Santa abundância
Nelson Fonseca Neto - [email protected]
Algumas páginas do Facebook são interessantíssimas. As minhas favoritas mostram fotos de comida. Antes que você entenda mal: não são fotos de pratos requintados. Muito pelo contrário. A marca que une as imagens é a abundância. Doces e salgados pantagruélicos. Sanduíches de quatro andares. Doces com Nutella escorrendo sem miséria.
Volto a dizer: não são pratos requintados. Tem mais: não vejo essas coisas em busca de inspiração pra bancar o cozinheiro. Não se esqueça de que estamos num regime brabo aqui em casa. Seria lamentável roer a corda justo agora. Falta tão pouco. Ademais, sou uma nulidade na cozinha. (Fazia mais de vinte anos que eu não usava um “ademais”. A última vez tinha sido na redação do vestibular.)
Se não é uma parada de “faça você mesmo” e se você está de regime, amável colunista, por que diacho você fica vendo as fotos de doces e salgados colossais? Uma parte da resposta passa pela singela palavrinha “masoquismo”. Mostro as fotos pra Patrícia bem na hora em que mandávamos ver no doce. Ela tem vontade de jogar o celular na minha cabeça. Mas voltemos ao processo de explicação que estou empreendendo.
As fotos de comidas descomunais chamam minha atenção justamente porque tenho um fraco pela abundância. Lances de barista, sommelier e afins são alienígenas para o meu modo de viver. Não julgo, não tiro sarro. Simplesmente não tenho a devida moderação para degustações sutis. Isso explica porque estou fazendo regime neste momento. Enfim.
Eu tenho o cacoete de fazer umas relações meio nada a ver. Tem hora que é meio bonitinho, meio sagazinho. Tem hora que é um tanto assustador. Eu tento me policiar, mas às vezes escapa. Teve uma fase da minha vida em que eu dizia que o jogador de futebol Palhinha, ídolo do São Paulo nos anos 90, fazia filosofia com os pés. Seus passes eram trecos elevadíssimos. Aí você vai entendendo o tamanho da treta.

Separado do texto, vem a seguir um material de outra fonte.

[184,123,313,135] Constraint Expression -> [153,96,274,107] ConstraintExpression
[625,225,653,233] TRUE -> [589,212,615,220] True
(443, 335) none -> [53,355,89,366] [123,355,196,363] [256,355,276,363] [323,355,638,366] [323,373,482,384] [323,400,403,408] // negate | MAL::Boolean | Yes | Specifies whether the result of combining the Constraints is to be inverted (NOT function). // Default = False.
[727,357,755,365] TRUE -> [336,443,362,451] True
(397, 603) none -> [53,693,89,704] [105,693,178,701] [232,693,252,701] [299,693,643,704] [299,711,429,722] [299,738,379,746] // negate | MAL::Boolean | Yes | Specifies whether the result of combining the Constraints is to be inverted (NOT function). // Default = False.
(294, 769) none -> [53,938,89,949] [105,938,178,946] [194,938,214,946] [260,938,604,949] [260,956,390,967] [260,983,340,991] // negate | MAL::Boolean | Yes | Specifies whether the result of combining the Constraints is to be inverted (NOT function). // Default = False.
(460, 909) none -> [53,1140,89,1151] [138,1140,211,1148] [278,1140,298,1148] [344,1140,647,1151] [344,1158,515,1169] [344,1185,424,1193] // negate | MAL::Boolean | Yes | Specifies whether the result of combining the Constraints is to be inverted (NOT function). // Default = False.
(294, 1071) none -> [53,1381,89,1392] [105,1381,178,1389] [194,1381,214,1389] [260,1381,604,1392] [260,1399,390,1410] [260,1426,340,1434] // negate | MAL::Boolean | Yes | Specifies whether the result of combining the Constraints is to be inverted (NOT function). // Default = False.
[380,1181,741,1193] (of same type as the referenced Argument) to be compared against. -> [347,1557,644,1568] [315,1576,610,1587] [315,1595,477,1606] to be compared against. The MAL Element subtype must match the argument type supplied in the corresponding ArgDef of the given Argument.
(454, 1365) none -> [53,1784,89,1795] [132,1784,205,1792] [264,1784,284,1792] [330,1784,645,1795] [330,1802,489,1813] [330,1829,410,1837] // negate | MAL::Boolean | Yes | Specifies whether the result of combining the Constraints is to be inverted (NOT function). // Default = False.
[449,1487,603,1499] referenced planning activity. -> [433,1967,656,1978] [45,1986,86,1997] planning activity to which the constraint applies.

Resumindo: sou pirado nas comidas abundantes porque sou pirado na abundância. Isso rola nos vários departamentos da minha vida. Quando alguém faz algo contra a minha ex-roliça pessoa, fico arquitetando vinganças tétricas. Ainda bem que elas sempre ficam no mundo das ideias. Se a pessoa em questão pede desculpas, sou o primeiro a oferecer um abraço apertado. Eu nunca poderia fazer parte de qualquer máfia.
O amor à abundância se espraia pela literatura. Não que eu não valorize os textos magros. Sei bem a dimensão de um João Cabral de Melo Neto. Piro nos contos do Raymond Carver. Mas não me apareça com um Cervantes. Aí eu largo tudo mesmo. Franguinho grelhado faz bem, mas feijoada é feijoada.
Aí você entende porque serei sempre um defensor do Pedro Nava. Sempre acho uma desculpa para voltar às memórias da fera. Agora eu parei porque estava ficando um negócio meio doentio: eu tirava o mês de dezembro para reler os romanções do Tolstói.
E é por conta dessas firulas que eu celebro a publicação do último volume de “Minha luta”, de Karl Ove Knausgard. Finalmente saiu o sexto livro no Brasil. Não erro ao dizer que o Knausgard construiu uma catedral literária autobiográfica. Baixei dias atrás o último livro. É sensacional. Sei que “sensacional” é vago. Entenda: aqui eu não estou fantasiado de crítico literário. Aqui é a tiete falando. Deixo o bisturi para os mais sisudos.
Natal chegando, né? Sei lá se você terá férias nesta maluquice que estamos vivendo. Mas fica a dica: leia os seis livros do Knausgard. Se você achar que é presepada, é só mandar um e-mail me espinafrando. Mas duvido que isso vá acontecer.
Sem exageros: aposto o que você quiser.